En el mundo rural comer a solas es un acto realizado casi siempre por cuestiones productivas pero, ya sea en el monte o en la parcela, el otro se hace presente, sea como itacate llevado en el morral, sea como destino de lo obtenido en la caza, recolección o en la pesca. Común es hacerlo acompañado, buena parte de estas actividades se hacen en grupo, y ni qué decir si se lleva a cabo cerca del solar. El solar es un espacio que en muchos pueblos es compartido por más de una casa, que alrededor del fogón de los abuelos suele agrupar a varias familias o, mejor dicho, hace de la familia extensa una nuclear.

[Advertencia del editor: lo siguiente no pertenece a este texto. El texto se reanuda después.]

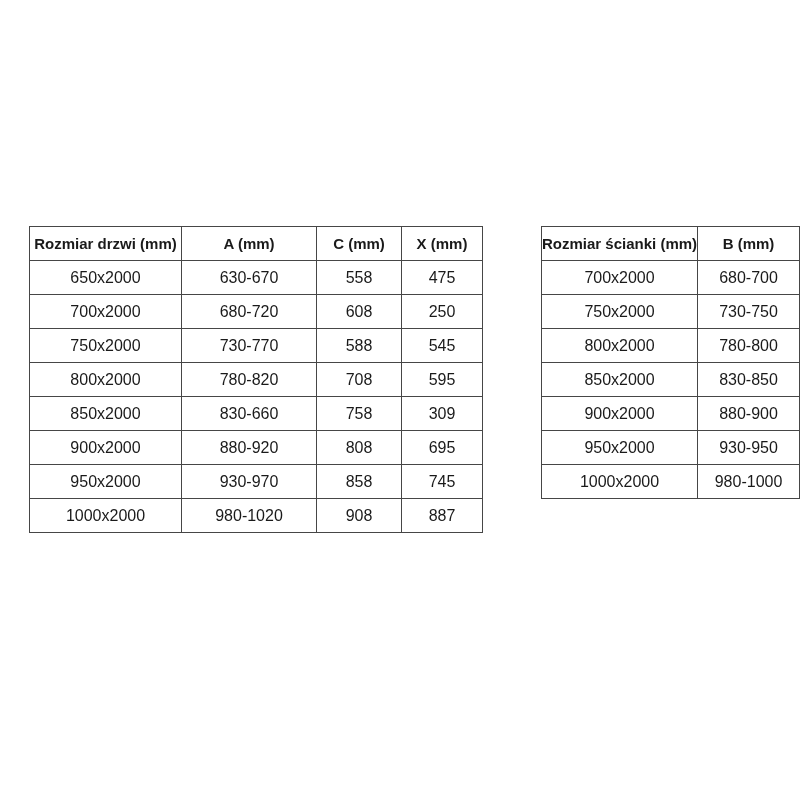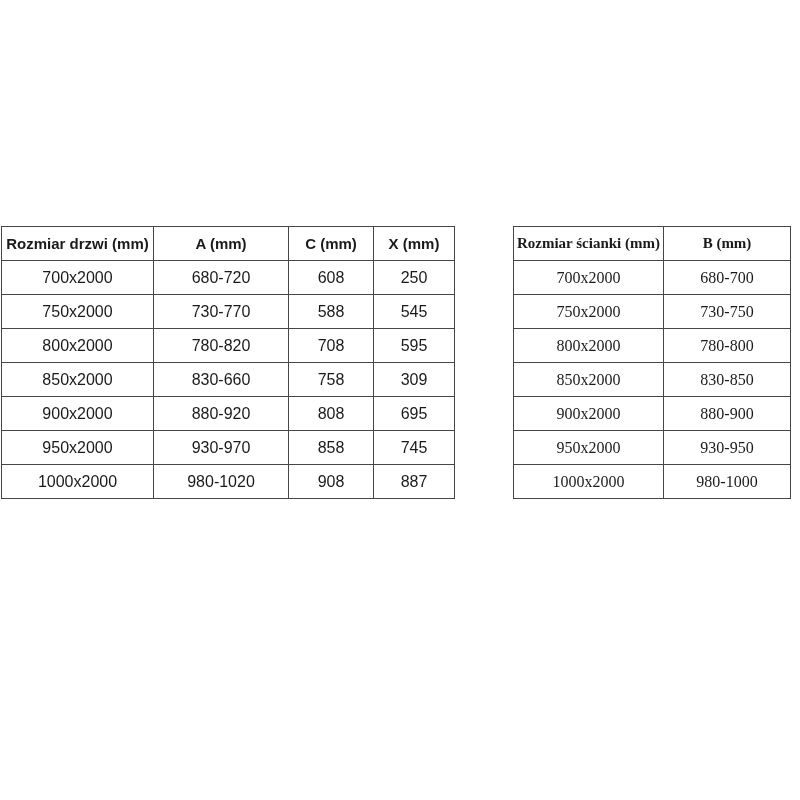--- a/index.html
+++ b/index.html
@@ -14,23 +14,24 @@
     color:var(--text);
     font-family:"Liberation Sans", sans-serif;
     position:relative;
     overflow:hidden;
   }
   .dim-table{
     border-collapse:collapse;
     table-layout:fixed;
     position:absolute;
     top:226px;
+    margin-left:28px;
   }
   #doors-table{left:1px;}
-  #walls-table{left:513px;font-family:Liberation Serif, serif;}
+  #walls-table{left:513px;}
   .dim-table th,
   .dim-table td{
     border:1px solid var(--border);
     text-align:center;
     vertical-align:middle;
     padding:0;
     overflow:hidden;
     white-space:nowrap;
   }
   .dim-table th{
@@ -64,20 +65,26 @@
     </colgroup>
     <thead>
       <tr>
         <th>Rozmiar drzwi (mm)</th>
         <th>A (mm)</th>
         <th>C (mm)</th>
         <th>X (mm)</th>
       </tr>
     </thead>
     <tbody>
+        <tr>
+          <td>650x2000</td>
+          <td>630-670</td>
+          <td>558</td>
+          <td>475</td>
+        </tr>
         <tr>
           <td>700x2000</td>
           <td>680-720</td>
           <td>608</td>
           <td>250</td>
         </tr>
         <tr>
           <td>750x2000</td>
           <td>730-770</td>
           <td>588</td>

Esto se vuelve radical en la fiesta, donde la costumbre exige que todo aquel que participa de ella es digno de un plato. Se halaga al visitante con comida y bebida, pues como la música y el baile, comer hace feliz. La comunidad de la fiesta es de tal magnitud que lo ordinario es que el Santo patrono de la localidad o los “Dueños” de la naturaleza sean los principales invitados, pero también muertos en Todos Santos y Diablos en Carnaval, pues invitar un taco y un trago no sólo posibilita estar juntos, sino también, y es un movimiento que muchos curanderos indígenas no obvian antes de cualquier ritual, ofrecer comida es mostrar respeto, uno que permite incluso, después de la convivencia, cierta independencia y tranquilidad. Los funcionarios de gobierno y patrones agrícolas lo tienen de cierto, aunque no siempre lo sepan. Estrategia política popular.

Saber comer es llevar a cuestas un sinfín de protocolos que indican lugares, recetas, indumentaria, instrumentos, calendarios y la participación del otro en presencia o ausente, pues la comida es uno de esos grandes focos que concentran y actúa en casi todas las expresiones comunitarias, donde la necesidad de alimento se trueca en infinitas posibilidades culturales emotivamente cargadas.